I have a table like this:
CREATE TABLE rows(
UniqueID VARCHAR(225),
Previous VARCHAR(225),
Next VARCHAR(225)
);
With content, that looks like this:
+----------+-----------+-----------+
| UniqueID | Previous | Next |
+----------+-----------+-----------+
| 676 | undefined | 219 |
| 890 | 219 | undefined |
| 219 | 676 | 890 |
+----------+-----------+-----------+
As you can see, the rows have UID's, which the Previous
and Next
columns refer to.
What I now want, is to write a SELECT * statement, that would order all the results, by the Previous
and Next
fields. The undefined
values mark the end elements. How could I achieve that? In the case of the table showed above, the order I'd want is what's shown there, with the last 2 row positions swapped, so Next
of row X Points to a UID of row Y, that has a Previous
that points to the UID of the row X. etc.
What you're trying to create is a recursive query. Unfortunately, MySQL does not make this easy. There are relatively simple solutions if the parents always have an index greater than the children, but that is not the case here. There are several questions discussing this type of problem. The following question has answers that explore the different ways to attempt this type of query including using stored procedures.
How to do the Recursive SELECT query in MySQL?
Going with the stored procedure idea, you could try something like:
CREATE PROCEDURE getInOrder()
BEGIN
DECLARE child_id VARCHAR(256);
DECLARE prev_id VARCHAR(256);
SELECT UniqueID INTO prev_id FROM rows WHERE Previous = 'undefined';
SELECT `Next` INTO child_id
FROM rows WHERE UniqueID = prev_id;
CREATE TEMPORARY TABLE IF NOT EXISTS temp_table AS (SELECT * FROM rows WHERE 1=0);
TRUNCATE TABLE temp_table;
WHILE child_id <> 'undefined' DO
INSERT INTO temp_table SELECT * FROM rows WHERE UniqueID = prev_id;
SET prev_id = child_id;
SELECT `Next` INTO child_id
FROM rows WHERE UniqueID = prev_id;
END WHILE;
INSERT INTO temp_table SELECT * FROM rows WHERE UniqueID = prev_id;
SELECT * FROM temp_table;
END;
You can then call the stored procedure to retrieve the table in order.
Working example: http://sqlfiddle.com/#!9/085dec/2
ORDER BY IFNULL(prev, ''), -- some value lower than the rest
IFNULL(next, 'zzzzz') -- some value higher than all values
(Technically, the first part could be simply prev
, without the IFNULL
.)
If the ids are really numbers, you should use a numeric datatype such as INT UNSIGNED
. If they are really strings, do you need 225?

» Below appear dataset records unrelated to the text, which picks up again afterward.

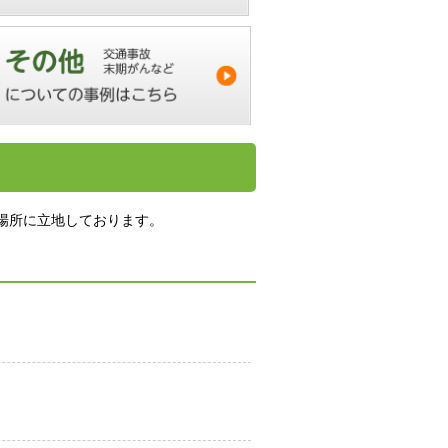
場所に立地しております。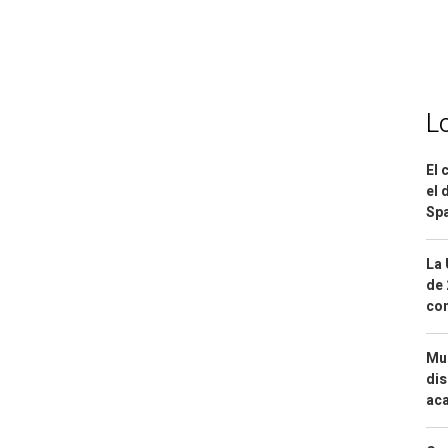
L
El 
el 
Spa
La 
de 
com
Mue
dis
aca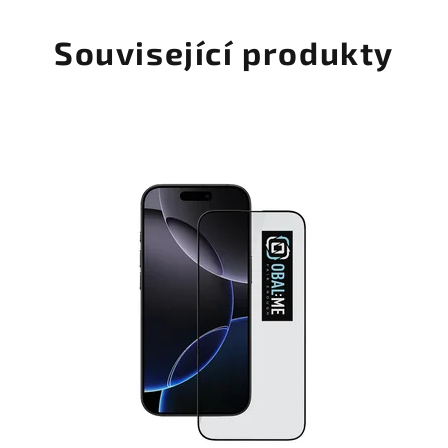
Související produkty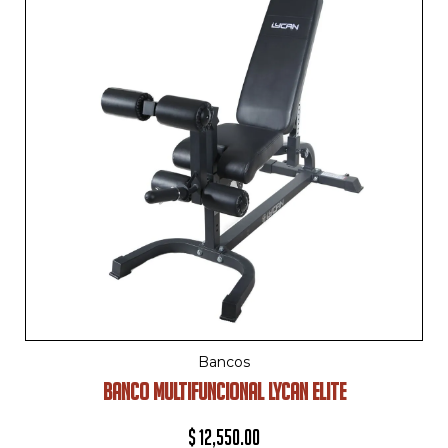
Bancos
BANCO MULTIFUNCIONAL LYCAN ELITE
$
12,550.00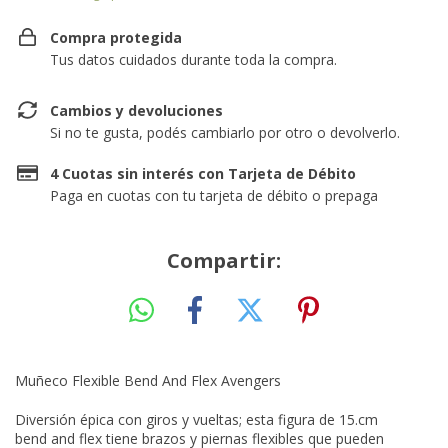
Compra protegida
Tus datos cuidados durante toda la compra.
Cambios y devoluciones
Si no te gusta, podés cambiarlo por otro o devolverlo.
4 Cuotas sin interés con Tarjeta de Débito
Paga en cuotas con tu tarjeta de débito o prepaga
Compartir:
Muñeco Flexible Bend And Flex Avengers
Diversión épica con giros y vueltas; esta figura de 15.cm
bend and flex tiene brazos y piernas flexibles que pueden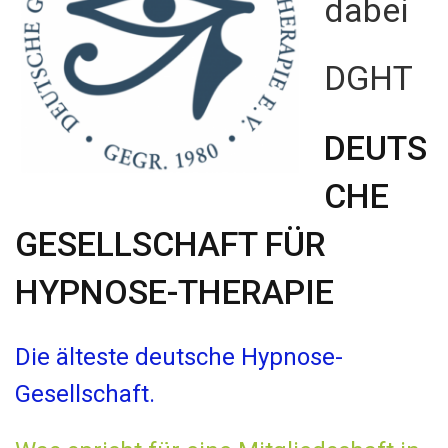
dabei
DGHT
DEUTS
CHE
GESELLSCHAFT FÜR
HYPNOSE-THERAPIE
Die älteste deutsche Hypnose-
Gesellschaft.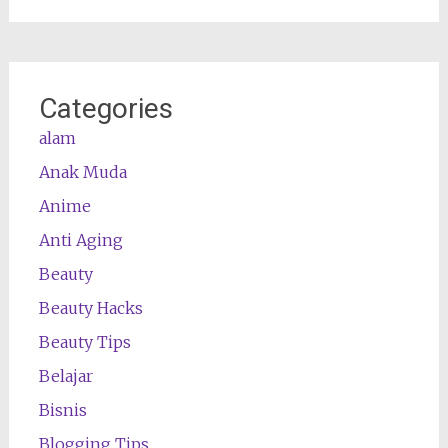
Categories
alam
Anak Muda
Anime
Anti Aging
Beauty
Beauty Hacks
Beauty Tips
Belajar
Bisnis
Blogging Tips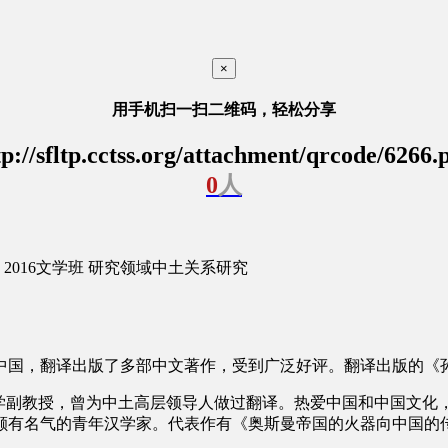
×
用手机扫一扫二维码，轻松分享
tp://sfltp.cctss.org/attachment/qrcode/6266.
0
人
2016文学班
研究领域
中土关系研究
中国，翻译出版了多部中文著作，受到广泛好评。翻译出版的《
大学副教授，曾为中土高层领导人做过翻译。热爱中国和中国文化
颇有名气的青年汉学家。代表作有《奥斯曼帝国的火器向中国的传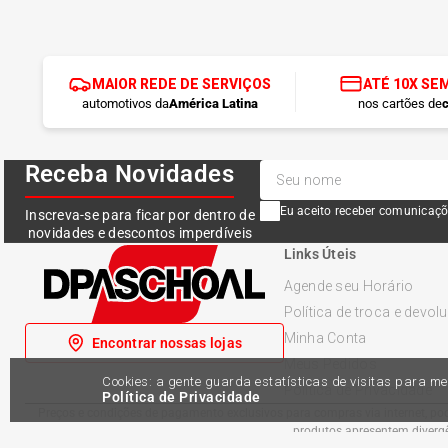
MAIOR REDE DE SERVIÇOS
ATÉ 10X SE
automotivos da
América Latina
nos cartões de
c
Receba Novidades
Eu aceito receber comunicaçõ
Inscreva-se para ficar por dentro de
novidades e descontos imperdíveis
Links Úteis
Agende seu Horário
Política de troca e devol
Minha Conta
Encontrar nossas lojas
Meus Pedidos
Cookies: a gente guarda estatísticas de visitas para 
Política de Privacidade
Política de Privacidade
Preços e condições de pagamento exclusivos para compras via internet, pode
produtos apresentem divergên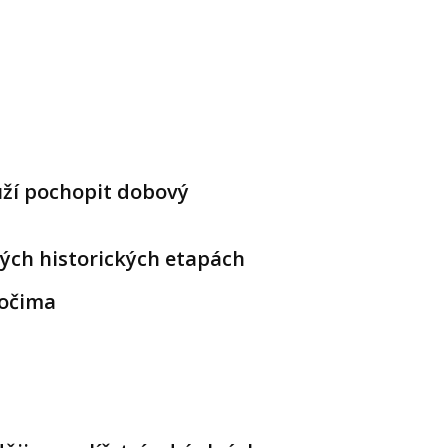
ouží pochopit dobový
vých historických etapách
 očima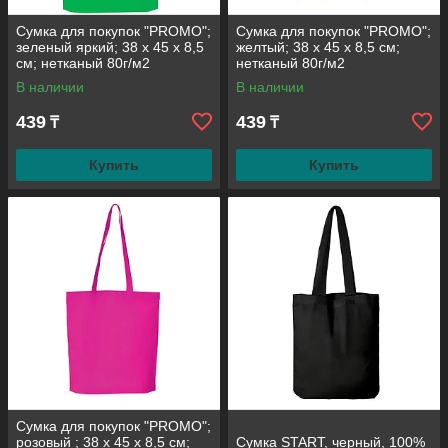
Сумка для покупок "PROMO";
Сумка для покупок "PROMO";
зеленый яркий; 38 x 45 x 8,5
желтый; 38 x 45 x 8,5 см;
см; нетканый 80г/м2
нетканый 80г/м2
В наличии
В наличии
439
439
₸
₸
Купить
Купить
Сумка для покупок "PROMO";
розовый ; 38 x 45 x 8,5 см;
Сумка START, черный, 100%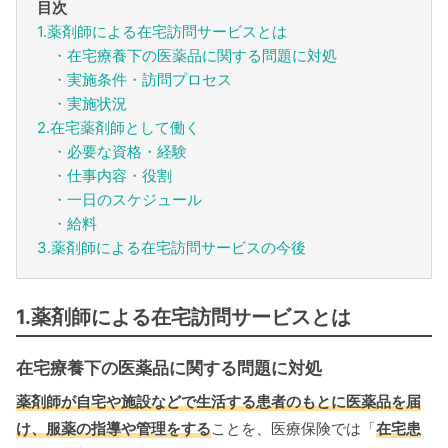
目次
1.薬剤師による在宅訪問サービスとは
・在宅療養下の医薬品に関する問題に対処
・実施条件・訪問プロセス
・実施状況
2.在宅薬剤師として働く
・必要な資格・経験
・仕事内容・役割
・一日のスケジュール
・給料
3.薬剤師による在宅訪問サービスの今後
1.薬剤師による在宅訪問サービスとは
在宅療養下の医薬品に関する問題に対処
薬剤師が自宅や施設などで生活する患者のもとに医薬品を届
け、服薬の指導や管理をする
ことを、医療保険では「
在宅患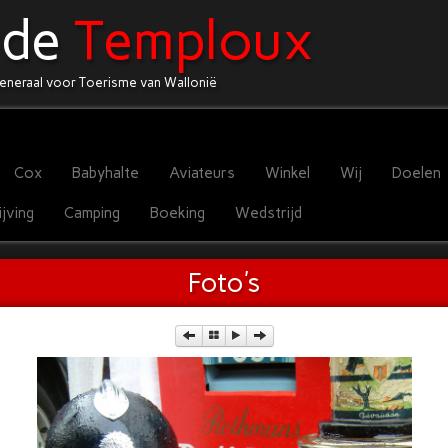
 de
Temploux
eneraal voor Toerisme van Wallonië
Cox
Babyhalte
Aviateurs
Winkel
Wij
Doelen
jving
Camping
Boeking
Wedstrijd
Foto's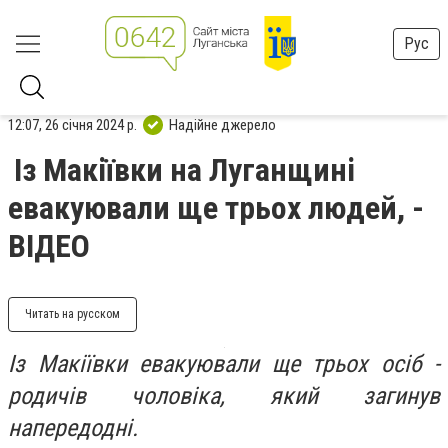
Рус
12:07, 26 січня 2024 р.
Надійне джерело
Із Макіївки на Луганщині
евакуювали ще трьох людей, -
ВІДЕО
Читать на русском
Із Макіївки евакуювали ще трьох осіб -
родичів чоловіка, який загинув
напередодні.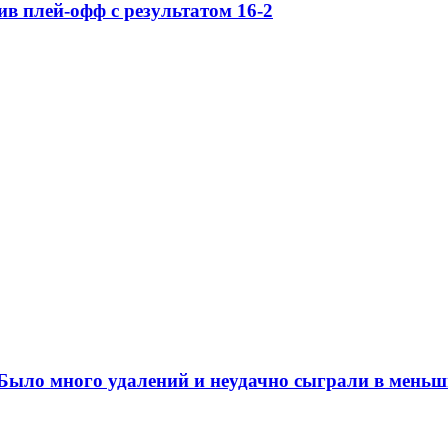
в плей-офф с результатом 16-2
ыло много удалений и неудачно сыграли в меньш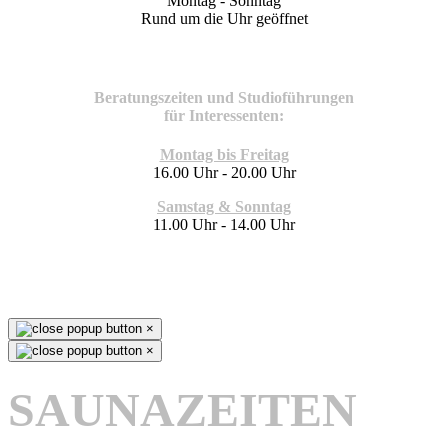
Montag - Sonntag
Rund um die Uhr geöffnet
Beratungszeiten und Studioführungen
für Interessenten:
Montag bis Freitag
16.00 Uhr - 20.00 Uhr
Samstag & Sonntag
11.00 Uhr - 14.00 Uhr
×
×
SAUNAZEITEN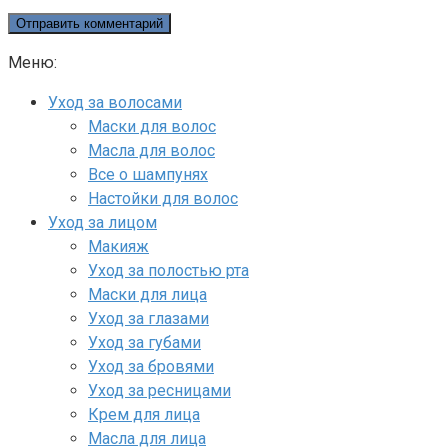
Меню:
Уход за волосами
Маски для волос
Масла для волос
Все о шампунях
Настойки для волос
Уход за лицом
Макияж
Уход за полостью рта
Маски для лица
Уход за глазами
Уход за губами
Уход за бровями
Уход за ресницами
Крем для лица
Масла для лица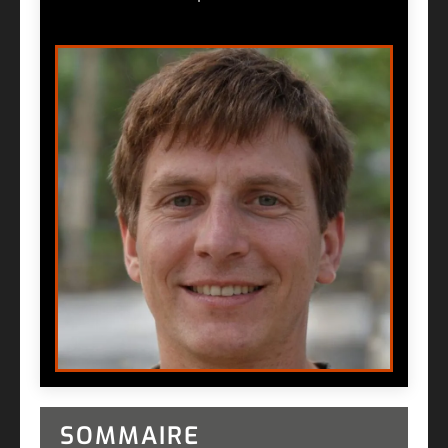
SOMMAIRE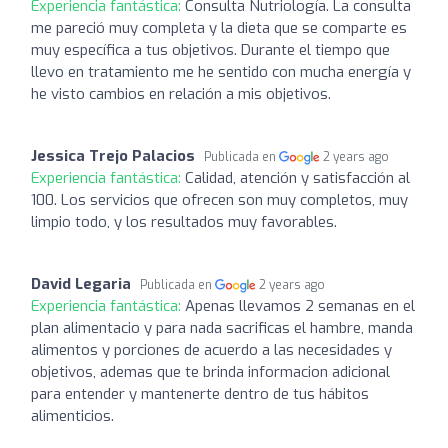
Experiencia fantástica:
Consulta Nutriología. La consulta
me pareció muy completa y la dieta que se comparte es
muy específica a tus objetivos. Durante el tiempo que
llevo en tratamiento me he sentido con mucha energía y
he visto cambios en relación a mis objetivos.
Jessica Trejo Palacios
Publicada en
2 years ago
Experiencia fantástica:
Calidad, atención y satisfacción al
100. Los servicios que ofrecen son muy completos, muy
limpio todo, y los resultados muy favorables.
David Legaria
Publicada en
2 years ago
Experiencia fantástica:
Apenas llevamos 2 semanas en el
plan alimentacio y para nada sacrificas el hambre, manda
alimentos y porciones de acuerdo a las necesidades y
objetivos, ademas que te brinda informacion adicional
para entender y mantenerte dentro de tus hábitos
alimenticios.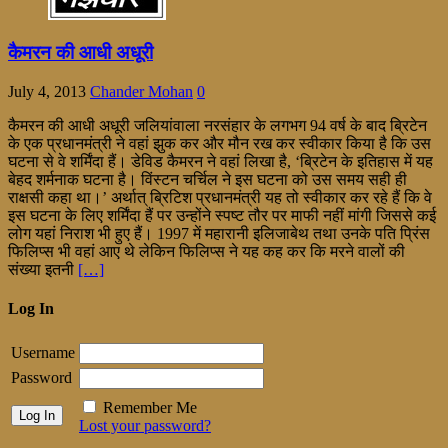
कैमरन की आधी अधूरी
July 4, 2013
Chander Mohan
0
कैमरन की आधी अधूरी जलियांवाला नरसंहार के लगभग 94 वर्ष के बाद ब्रिटेन
के एक प्रधानमंत्री ने वहां झुक कर और मौन रख कर स्वीकार किया है कि उस
घटना से वे शर्मिंदा हैं। डेविड कैमरन ने वहां लिखा है, ‘ब्रिटेन के इतिहास में यह
बेहद शर्मनाक घटना है। विंस्टन चर्चिल ने इस घटना को उस समय सही ही
राक्षसी कहा था।’ अर्थात् ब्रिटिश प्रधानमंत्री यह तो स्वीकार कर रहे हैं कि वे
इस घटना के लिए शर्मिंदा हैं पर उन्होंने स्पष्ट तौर पर माफी नहीं मांगी जिससे कई
लोग यहां निराश भी हुए हैं। 1997 में महारानी इलिजाबेथ तथा उनके पति प्रिंस
फिलिप्स भी वहां आए थे लेकिन फिलिप्स ने यह कह कर कि मरने वालों की
संख्या इतनी
[…]
Log In
Username
Password
Remember Me
Lost your password?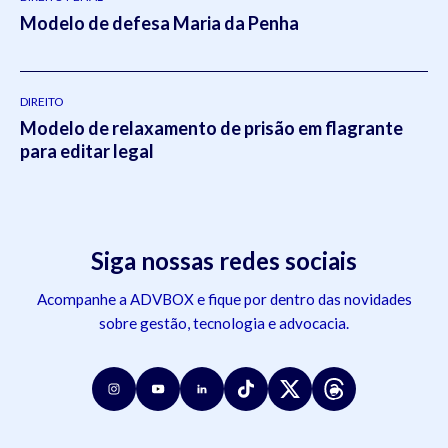
Modelo de defesa Maria da Penha
DIREITO
Modelo de relaxamento de prisão em flagrante
para editar legal
Siga nossas redes sociais
Acompanhe a ADVBOX e fique por dentro das novidades
sobre gestão, tecnologia e advocacia.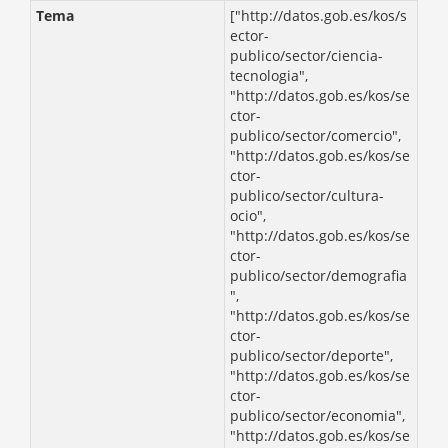
Tema
["http://datos.gob.es/kos/s
ector-
publico/sector/ciencia-
tecnologia",
"http://datos.gob.es/kos/se
ctor-
publico/sector/comercio",
"http://datos.gob.es/kos/se
ctor-
publico/sector/cultura-
ocio",
"http://datos.gob.es/kos/se
ctor-
publico/sector/demografia
",
"http://datos.gob.es/kos/se
ctor-
publico/sector/deporte",
"http://datos.gob.es/kos/se
ctor-
publico/sector/economia",
"http://datos.gob.es/kos/se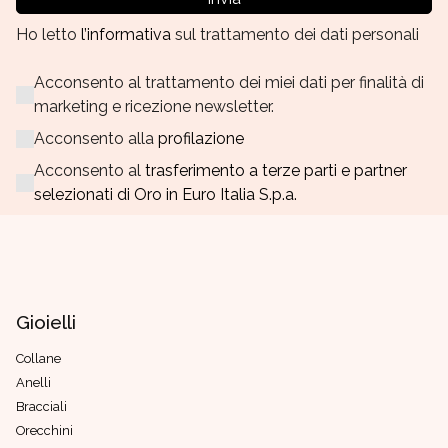
Ho letto
l’informativa
sul trattamento dei dati personali
Acconsento al trattamento dei miei dati per finalità di
marketing e ricezione newsletter.
Acconsento alla
profilazione
Acconsento al
trasferimento a terze parti e partner
selezionati di Oro in Euro Italia S.p.a.
Gioielli
Collane
Anelli
Bracciali
Orecchini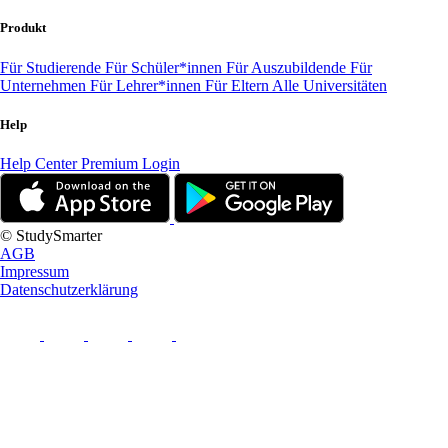
Produkt
Für Studierende
Für Schüler*innen
Für Auszubildende
Für
Unternehmen
Für Lehrer*innen
Für Eltern
Alle Universitäten
Help
Help Center
Premium Login
© StudySmarter
AGB
Impressum
Datenschutzerklärung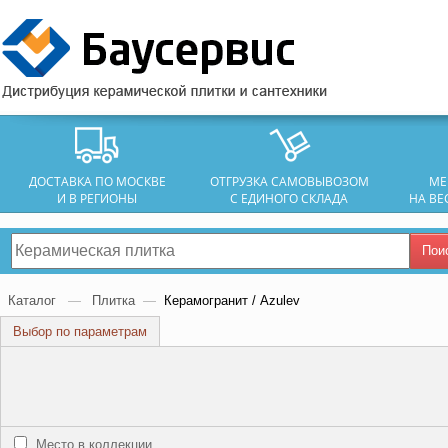
ДОСТАВКА ПО МОСКВЕ
ОТГРУЗКА САМОВЫВОЗОМ
МЕ
И В РЕГИОНЫ
С ЕДИНОГО СКЛАДА
НА ВЕ
Пои
Каталог
—
Плитка
—
Керамогранит / Azulev
Выбор по параметрам
Место в коллекции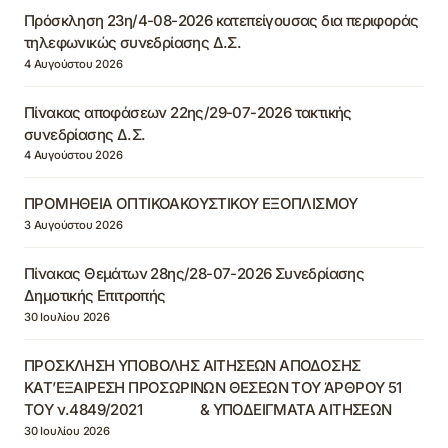
Πρόσκληση 23η/4-08-2026 κατεπείγουσας δια περιφοράς
τηλεφωνικώς συνεδρίασης Δ.Σ.
4 Αυγούστου 2026
Πίνακας αποφάσεων 22ης/29-07-2026 τακτικής
συνεδρίασης Δ.Σ.
4 Αυγούστου 2026
ΠΡΟΜΗΘΕΙΑ ΟΠΤΙΚΟΑΚΟΥΣΤΙΚΟΥ ΕΞΟΠΛΙΣΜΟΥ
3 Αυγούστου 2026
Πίνακας Θεμάτων 28ης/28-07-2026 Συνεδρίασης
Δημοτικής Επιτροπής
30 Ιουλίου 2026
ΠΡΟΣΚΛΗΣΗ ΥΠΟΒΟΛΗΣ ΑΙΤΗΣΕΩΝ ΑΠΟΔΟΣΗΣ
ΚΑΤ’ΕΞΑΙΡΕΣΗ ΠΡΟΣΩΡΙΝΩΝ ΘΕΣΕΩΝ ΤΟΥ ΆΡΘΡΟΥ 51
ΤΟΥ ν.4849/2021 & ΥΠΟΔΕΙΓΜΑΤΑ ΑΙΤΗΣΕΩΝ
30 Ιουλίου 2026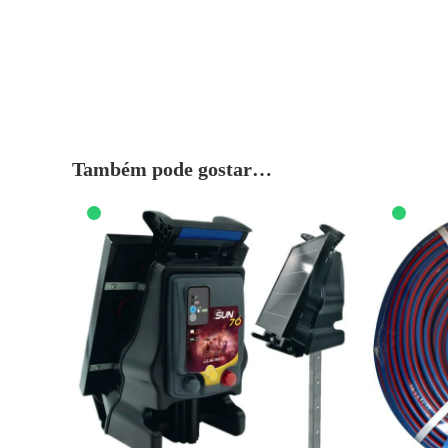
Também pode gostar…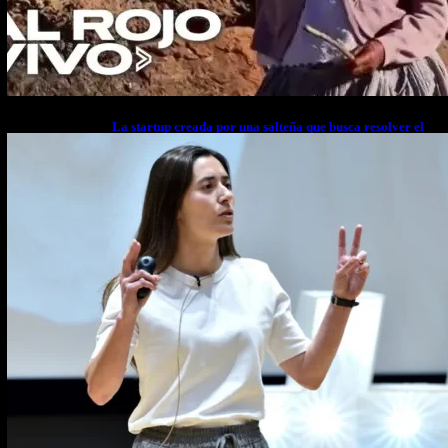
La startup creada por una salteña que busca resolver el
estrés financiero en Latinoamérica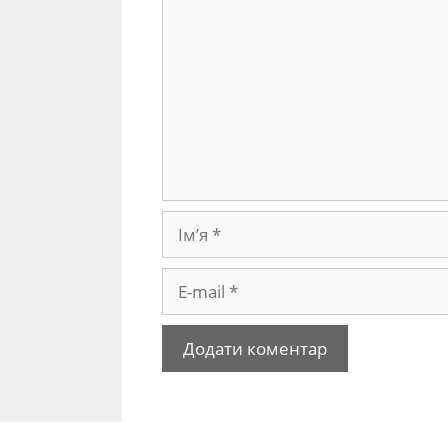
Ім’я
E-
mail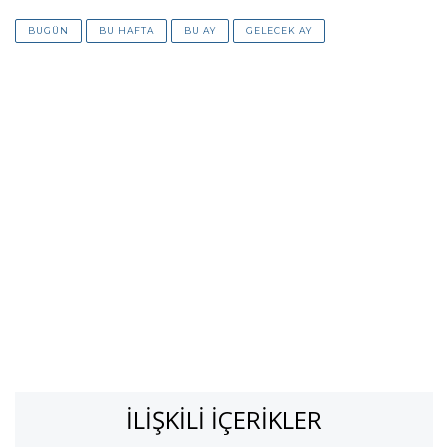
BUGÜN
BU HAFTA
BU AY
GELECEK AY
İLIŞKILI İÇERIKLER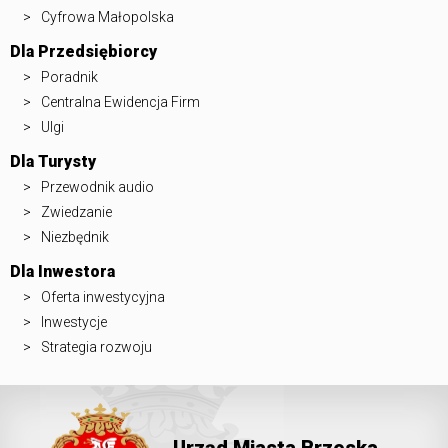
Cyfrowa Małopolska
Dla Przedsiębiorcy
Poradnik
Centralna Ewidencja Firm
Ulgi
Dla Turysty
Przewodnik audio
Zwiedzanie
Niezbędnik
Dla Inwestora
Oferta inwestycyjna
Inwestycje
Strategia rozwoju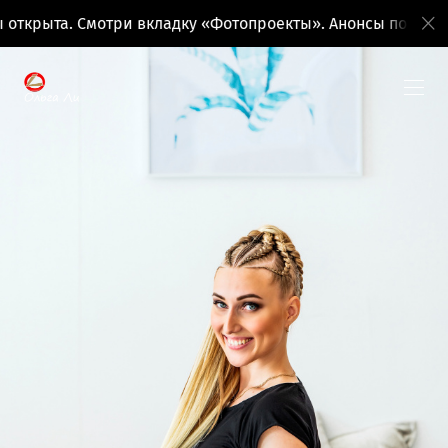
и вкладку «Фотопроекты». Анонсы поездок на вкладке «Ф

This assumes that prev < next -- Is that necessarily the case? It seems like arbitrary links might not maintain that. If you need to look at next
to load the next row based on UniqueId
, the code is much more complex.
I think this request lacks on details.
But, you want the final result to be like this?
+----------+-----------+-----------+
| UniqueID | Previous | Next |
+----------+-----------+-----------+
| 676 | undefined | 219 |
| 219 | 676 | 890 |
| 890 | 219 | undefined |
+----------+-----------+-----------+
If I'm right, you can achieve it with (I named the table as demo
):
SELECT d.* FROM (
SELECT UniqueID, IF(Previous IS NULL, -1, Previous) AS Previous, IF(Next IS NULL, 999999999999, Next) as Next
FROM demo
)t
JOIN demo d ON d.UniqueID = t.UniqueID
ORDER BY t.Next, t.Previous
;
So, when Previous
is NULL
you put it with -1 to ensure he's is the first on the list and when Next
is NULL
you put it with a very high value to ensure it will be the last on the list... then you just have to order the query by Previous
and Next
.
I must stress that this solution is focused on presented data.